(Stored data)

──────────

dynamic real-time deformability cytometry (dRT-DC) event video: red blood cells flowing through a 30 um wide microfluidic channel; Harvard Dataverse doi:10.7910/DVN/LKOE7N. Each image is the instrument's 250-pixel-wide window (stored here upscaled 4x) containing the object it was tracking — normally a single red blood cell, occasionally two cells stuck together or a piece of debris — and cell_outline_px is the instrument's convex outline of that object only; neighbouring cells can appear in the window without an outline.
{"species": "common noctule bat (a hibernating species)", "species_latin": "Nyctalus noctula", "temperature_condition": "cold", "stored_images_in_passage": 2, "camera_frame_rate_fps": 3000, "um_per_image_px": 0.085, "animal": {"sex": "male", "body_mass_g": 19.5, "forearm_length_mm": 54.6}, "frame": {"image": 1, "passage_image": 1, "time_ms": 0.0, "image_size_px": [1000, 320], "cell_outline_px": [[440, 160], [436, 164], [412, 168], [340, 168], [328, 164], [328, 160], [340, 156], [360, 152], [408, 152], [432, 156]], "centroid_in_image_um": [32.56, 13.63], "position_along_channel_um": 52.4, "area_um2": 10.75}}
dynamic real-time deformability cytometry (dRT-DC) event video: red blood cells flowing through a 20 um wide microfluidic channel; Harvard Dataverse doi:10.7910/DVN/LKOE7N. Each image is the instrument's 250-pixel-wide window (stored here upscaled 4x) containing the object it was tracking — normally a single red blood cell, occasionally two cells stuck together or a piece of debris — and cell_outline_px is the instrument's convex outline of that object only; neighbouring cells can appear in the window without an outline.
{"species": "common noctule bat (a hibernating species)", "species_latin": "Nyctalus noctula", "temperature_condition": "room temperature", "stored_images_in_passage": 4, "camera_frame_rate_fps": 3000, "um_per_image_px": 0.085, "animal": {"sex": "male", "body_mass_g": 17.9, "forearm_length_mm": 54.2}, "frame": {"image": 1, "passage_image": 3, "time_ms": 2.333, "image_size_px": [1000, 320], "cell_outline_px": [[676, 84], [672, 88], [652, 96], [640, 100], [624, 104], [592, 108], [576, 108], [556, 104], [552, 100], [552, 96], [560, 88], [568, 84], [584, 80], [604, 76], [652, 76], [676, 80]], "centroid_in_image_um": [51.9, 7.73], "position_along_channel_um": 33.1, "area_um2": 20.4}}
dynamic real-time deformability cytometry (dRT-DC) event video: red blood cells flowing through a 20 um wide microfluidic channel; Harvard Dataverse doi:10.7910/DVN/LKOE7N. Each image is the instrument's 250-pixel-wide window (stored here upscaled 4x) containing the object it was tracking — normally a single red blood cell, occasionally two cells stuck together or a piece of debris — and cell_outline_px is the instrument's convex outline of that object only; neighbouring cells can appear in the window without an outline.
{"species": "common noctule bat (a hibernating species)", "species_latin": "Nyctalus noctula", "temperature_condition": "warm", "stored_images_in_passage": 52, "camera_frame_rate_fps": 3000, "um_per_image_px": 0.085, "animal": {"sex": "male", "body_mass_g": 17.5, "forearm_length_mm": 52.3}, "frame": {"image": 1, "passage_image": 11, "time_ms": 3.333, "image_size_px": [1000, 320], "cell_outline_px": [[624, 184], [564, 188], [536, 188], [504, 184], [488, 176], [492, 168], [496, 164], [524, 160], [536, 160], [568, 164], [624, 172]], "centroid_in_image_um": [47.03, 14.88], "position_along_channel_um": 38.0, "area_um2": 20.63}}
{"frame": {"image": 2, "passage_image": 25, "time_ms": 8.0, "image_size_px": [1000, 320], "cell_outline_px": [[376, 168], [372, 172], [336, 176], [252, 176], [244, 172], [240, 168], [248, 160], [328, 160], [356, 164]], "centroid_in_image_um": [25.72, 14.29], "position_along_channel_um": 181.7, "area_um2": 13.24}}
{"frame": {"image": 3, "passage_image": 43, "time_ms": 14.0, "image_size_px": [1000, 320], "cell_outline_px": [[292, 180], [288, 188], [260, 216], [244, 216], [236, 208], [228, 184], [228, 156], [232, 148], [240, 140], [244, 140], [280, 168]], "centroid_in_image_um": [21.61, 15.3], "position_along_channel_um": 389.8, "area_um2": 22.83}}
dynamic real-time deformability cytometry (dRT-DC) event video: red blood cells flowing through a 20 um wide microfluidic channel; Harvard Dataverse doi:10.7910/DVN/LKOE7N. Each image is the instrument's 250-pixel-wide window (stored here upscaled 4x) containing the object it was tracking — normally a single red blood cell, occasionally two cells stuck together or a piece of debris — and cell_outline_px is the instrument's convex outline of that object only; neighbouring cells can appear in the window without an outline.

──────────

- _WHAT THE EXERCISE ASKS_
Return the listing above in full, character for character.

- _ANSWER TO THE TASK_
dynamic real-time deformability cytometry (dRT-DC) event video: red blood cells flowing through a 30 um wide microfluidic channel; Harvard Dataverse doi:10.7910/DVN/LKOE7N. Each image is the instrument's 250-pixel-wide window (stored here upscaled 4x) containing the object it was tracking — normally a single red blood cell, occasionally two cells stuck together or a piece of debris — and cell_outline_px is the instrument's convex outline of that object only; neighbouring cells can appear in the window without an outline.
{"species": "common noctule bat (a hibernating species)", "species_latin": "Nyctalus noctula", "temperature_condition": "cold", "stored_images_in_passage": 2, "camera_frame_rate_fps": 3000, "um_per_image_px": 0.085, "animal": {"sex": "male", "body_mass_g": 19.5, "forearm_length_mm": 54.6}, "frame": {"image": 1, "passage_image": 1, "time_ms": 0.0, "image_size_px": [1000, 320], "cell_outline_px": [[440, 160], [436, 164], [412, 168], [340, 168], [328, 164], [328, 160], [340, 156], [360, 152], [408, 152], [432, 156]], "centroid_in_image_um": [32.56, 13.63], "position_along_channel_um": 52.4, "area_um2": 10.75}}
dynamic real-time deformability cytometry (dRT-DC) event video: red blood cells flowing through a 20 um wide microfluidic channel; Harvard Dataverse doi:10.7910/DVN/LKOE7N. Each image is the instrument's 250-pixel-wide window (stored here upscaled 4x) containing the object it was tracking — normally a single red blood cell, occasionally two cells stuck together or a piece of debris — and cell_outline_px is the instrument's convex outline of that object only; neighbouring cells can appear in the window without an outline.
{"species": "common noctule bat (a hibernating species)", "species_latin": "Nyctalus noctula", "temperature_condition": "room temperature", "stored_images_in_passage": 4, "camera_frame_rate_fps": 3000, "um_per_image_px": 0.085, "animal": {"sex": "male", "body_mass_g": 17.9, "forearm_length_mm": 54.2}, "frame": {"image": 1, "passage_image": 3, "time_ms": 2.333, "image_size_px": [1000, 320], "cell_outline_px": [[676, 84], [672, 88], [652, 96], [640, 100], [624, 104], [592, 108], [576, 108], [556, 104], [552, 100], [552, 96], [560, 88], [568, 84], [584, 80], [604, 76], [652, 76], [676, 80]], "centroid_in_image_um": [51.9, 7.73], "position_along_channel_um": 33.1, "area_um2": 20.4}}
dynamic real-time deformability cytometry (dRT-DC) event video: red blood cells flowing through a 20 um wide microfluidic channel; Harvard Dataverse doi:10.7910/DVN/LKOE7N. Each image is the instrument's 250-pixel-wide window (stored here upscaled 4x) containing the object it was tracking — normally a single red blood cell, occasionally two cells stuck together or a piece of debris — and cell_outline_px is the instrument's convex outline of that object only; neighbouring cells can appear in the window without an outline.
{"species": "common noctule bat (a hibernating species)", "species_latin": "Nyctalus noctula", "temperature_condition": "warm", "stored_images_in_passage": 52, "camera_frame_rate_fps": 3000, "um_per_image_px": 0.085, "animal": {"sex": "male", "body_mass_g": 17.5, "forearm_length_mm": 52.3}, "frame": {"image": 1, "passage_image": 11, "time_ms": 3.333, "image_size_px": [1000, 320], "cell_outline_px": [[624, 184], [564, 188], [536, 188], [504, 184], [488, 176], [492, 168], [496, 164], [524, 160], [536, 160], [568, 164], [624, 172]], "centroid_in_image_um": [47.03, 14.88], "position_along_channel_um": 38.0, "area_um2": 20.63}}
{"frame": {"image": 2, "passage_image": 25, "time_ms": 8.0, "image_size_px": [1000, 320], "cell_outline_px": [[376, 168], [372, 172], [336, 176], [252, 176], [244, 172], [240, 168], [248, 160], [328, 160], [356, 164]], "centroid_in_image_um": [25.72, 14.29], "position_along_channel_um": 181.7, "area_um2": 13.24}}
{"frame": {"image": 3, "passage_image": 43, "time_ms": 14.0, "image_size_px": [1000, 320], "cell_outline_px": [[292, 180], [288, 188], [260, 216], [244, 216], [236, 208], [228, 184], [228, 156], [232, 148], [240, 140], [244, 140], [280, 168]], "centroid_in_image_um": [21.61, 15.3], "position_along_channel_um": 389.8, "area_um2": 22.83}}
dynamic real-time deformability cytometry (dRT-DC) event video: red blood cells flowing through a 20 um wide microfluidic channel; Harvard Dataverse doi:10.7910/DVN/LKOE7N. Each image is the instrument's 250-pixel-wide window (stored here upscaled 4x) containing the object it was tracking — normally a single red blood cell, occasionally two cells stuck together or a piece of debris — and cell_outline_px is the instrument's convex outline of that object only; neighbouring cells can appear in the window without an outline.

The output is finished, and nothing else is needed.